O texto do evangelho é parte do discurso introdutório do
Sermão da Montanha (Mt 5–7). As imagens do sal e da luz permitem definir a
identidade dos discípulos. O sal serve para dar sabor, para conservar e
purificar; é, ainda, ingrediente indispensável para o sacrifício e a aliança
(Lv 2,13; Ez 43,24). O sal utilizado na aliança simboliza a perenidade do
pacto. Os discípulos, pela graça de Cristo, dão sabor ao mundo, sentido à
existência humana. No entanto, é preciso estar atentos, pois o sal pode ser
adulterado; quando isso acontece, ele não serve para mais nada, pois perdeu sua
função. Atenção: sal demais estraga a comida! A vocação de Israel é a de ser
luz (Is 42,6; 49,6). Também é a vocação dos discípulos de Jesus.

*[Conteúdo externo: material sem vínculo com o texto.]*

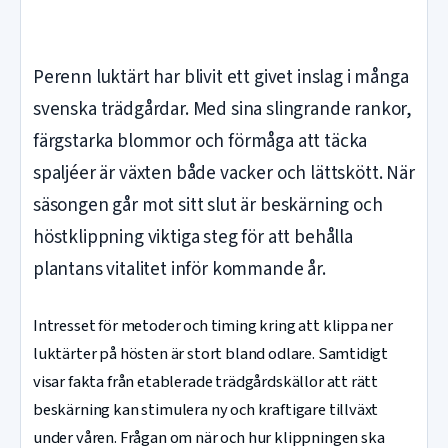
Perenn luktärt har blivit ett givet inslag i många
svenska trädgårdar. Med sina slingrande rankor,
färgstarka blommor och förmåga att täcka
spaljéer är växten både vacker och lättskött. När
säsongen går mot sitt slut är beskärning och
höstklippning viktiga steg för att behålla
plantans vitalitet inför kommande år.
Intresset för metoder och timing kring att klippa ner
luktärter på hösten är stort bland odlare. Samtidigt
visar fakta från etablerade trädgårdskällor att rätt
beskärning kan stimulera ny och kraftigare tillväxt
under våren. Frågan om när och hur klippningen ska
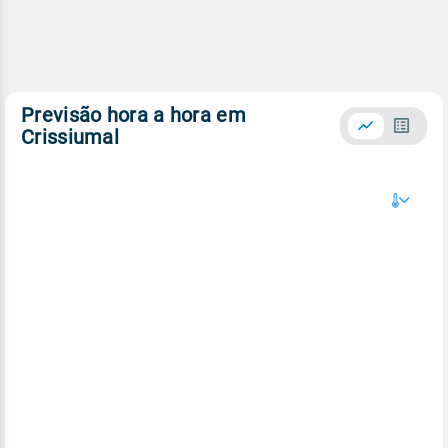
Previsão hora a hora em
Crissiumal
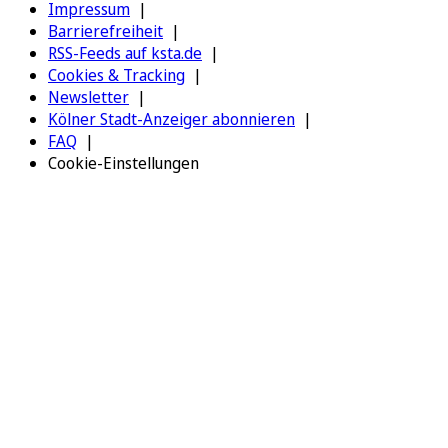
Impressum
Barrierefreiheit
RSS-Feeds auf ksta.de
Cookies & Tracking
Newsletter
Kölner Stadt-Anzeiger abonnieren
FAQ
Cookie-Einstellungen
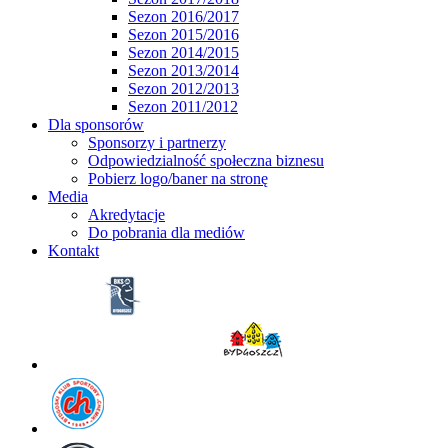
Sezon 2016/2017
Sezon 2015/2016
Sezon 2014/2015
Sezon 2013/2014
Sezon 2012/2013
Sezon 2011/2012
Dla sponsorów
Sponsorzy i partnerzy
Odpowiedzialność społeczna biznesu
Pobierz logo/baner na stronę
Media
Akredytacje
Do pobrania dla mediów
Kontakt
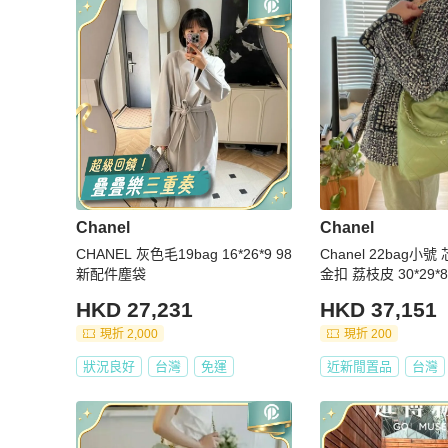
Chanel
Chanel
CHANEL 灰色毛19bag 16*26*9 98
Chanel 22bag小
新配件塵袋
金扣 荔枝皮 30*29*8 95新 配件
袋 塵袋
HKD 27,231
HKD 37,151
現折 2,000
現折 200
狀況良好
台灣
免運
近新閒置品
台灣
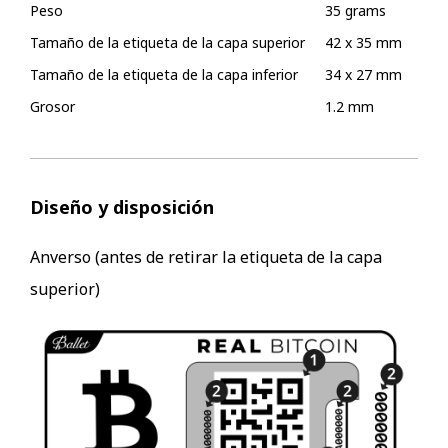
Peso
35 grams
Tamaño de la etiqueta de la capa superior
42 x 35 mm
Tamaño de la etiqueta de la capa inferior
34 x 27 mm
Grosor
1.2 mm
Diseño y disposición
Anverso (antes de retirar la etiqueta de la capa
superior)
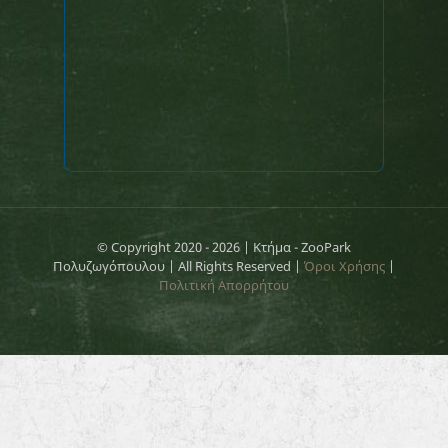
© Copyright 2020 -
2026 | Κτήμα - ZooPark
Πολυζωγόπουλου | All Rights Reserved |
Όροι Χρήσης
|
Πολιτική Απορρήτου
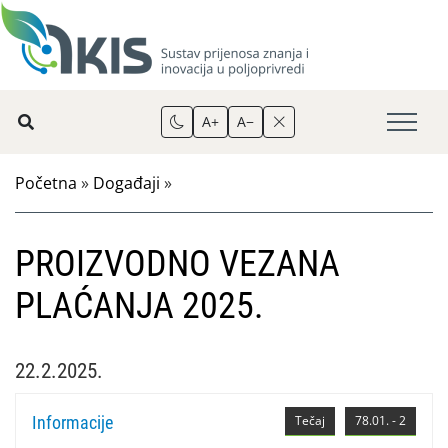
A+
A−
Početna
»
Događaji
»
PROIZVODNO VEZANA
PLAĆANJA 2025.
22.2.2025.
Informacije
Tečaj
78.01. - 2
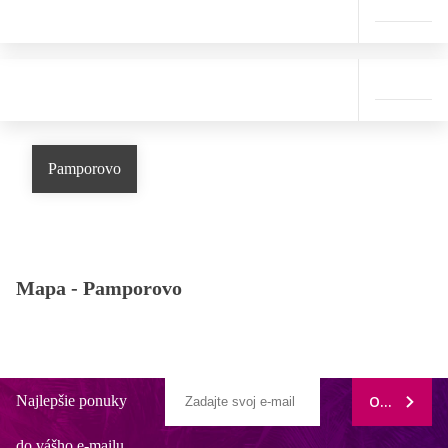
Pamporovo
Mapa -
Pamporovo
Najlepšie ponuky
ODOBERAŤ
do vášho e-mailu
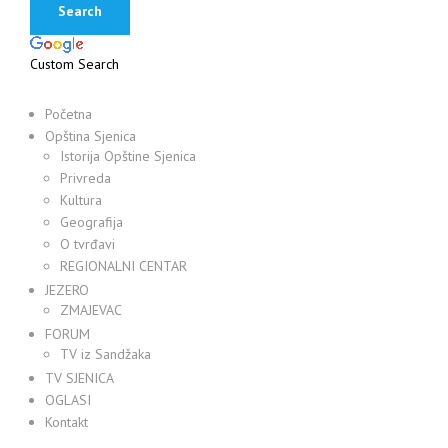
Custom Search
Početna
Opština Sjenica
Istorija Opštine Sjenica
Privreda
Kultura
Geografija
O tvrđavi
REGIONALNI CENTAR
JEZERO
ZMAJEVAC
FORUM
TV iz Sandžaka
TV SJENICA
OGLASI
Kontakt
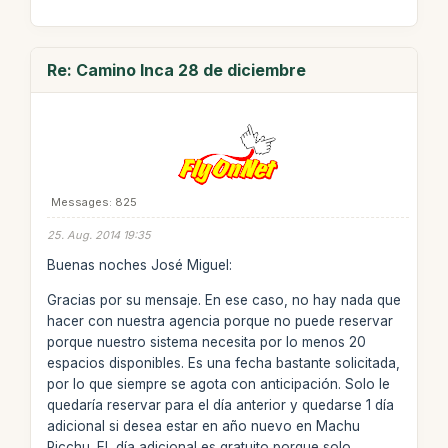
Re: Camino Inca 28 de diciembre
Messages: 825
25. Aug. 2014 19:35
Buenas noches José Miguel:
Gracias por su mensaje. En ese caso, no hay nada que
hacer con nuestra agencia porque no puede reservar
porque nuestro sistema necesita por lo menos 20
espacios disponibles. Es una fecha bastante solicitada,
por lo que siempre se agota con anticipación. Solo le
quedaría reservar para el día anterior y quedarse 1 día
adicional si desea estar en año nuevo en Machu
Picchu. EL día adicional es gratuito porque solo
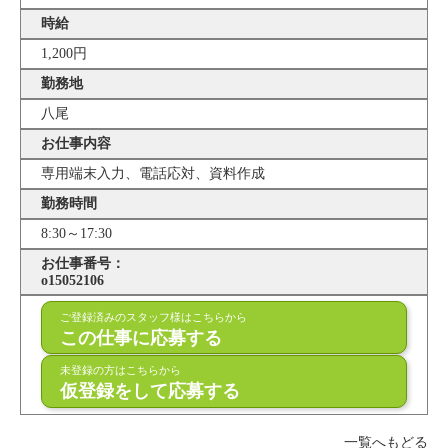
時給
1,200円
勤務地
八尾
お仕事内容
専用端末入力、電話応対、資料作成
勤務時間
8:30～17:30
お仕事番号：
o15052106
ご登録済みのスタッフ様はこちらから
この仕事に応募する
未登録の方はこちらから
仮登録をして応募する
一覧へもどる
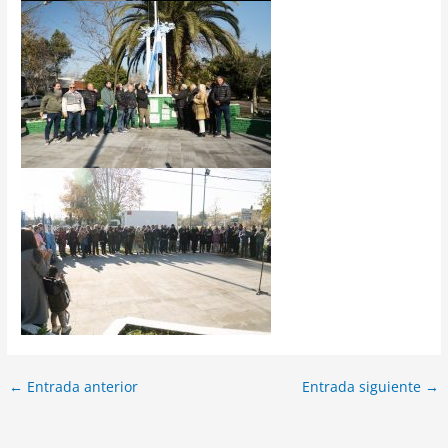
←
Entrada anterior
Entrada siguiente
→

A luz que
resplandece nos discípulos é a de Cristo Ressuscitado, ele que é a “luz do
mundo” (Jo 8,12). É através das boas obras, as obras de misericórdia, que a luz
resplandece e ilumina, não para enaltecer a pessoa, mas para remeter os
beneficiários dessas boas obras Àquele que é a fonte de todo bem: “o Pai que
está nos céus”. Luz demais ofusca a visão! A medida do sal e a intensidade da
luz são a medida da ação de Deus na vida do discípulo. Somente desse modo sal e
luz conservam sua propriedade e função específicas. Apenas quando o discípulo
se deixa conduzir pelo sopro de Deus e é movido unicamente pelo desejo de
servi-lo, é que ele exprime a sua verdadeira identidade.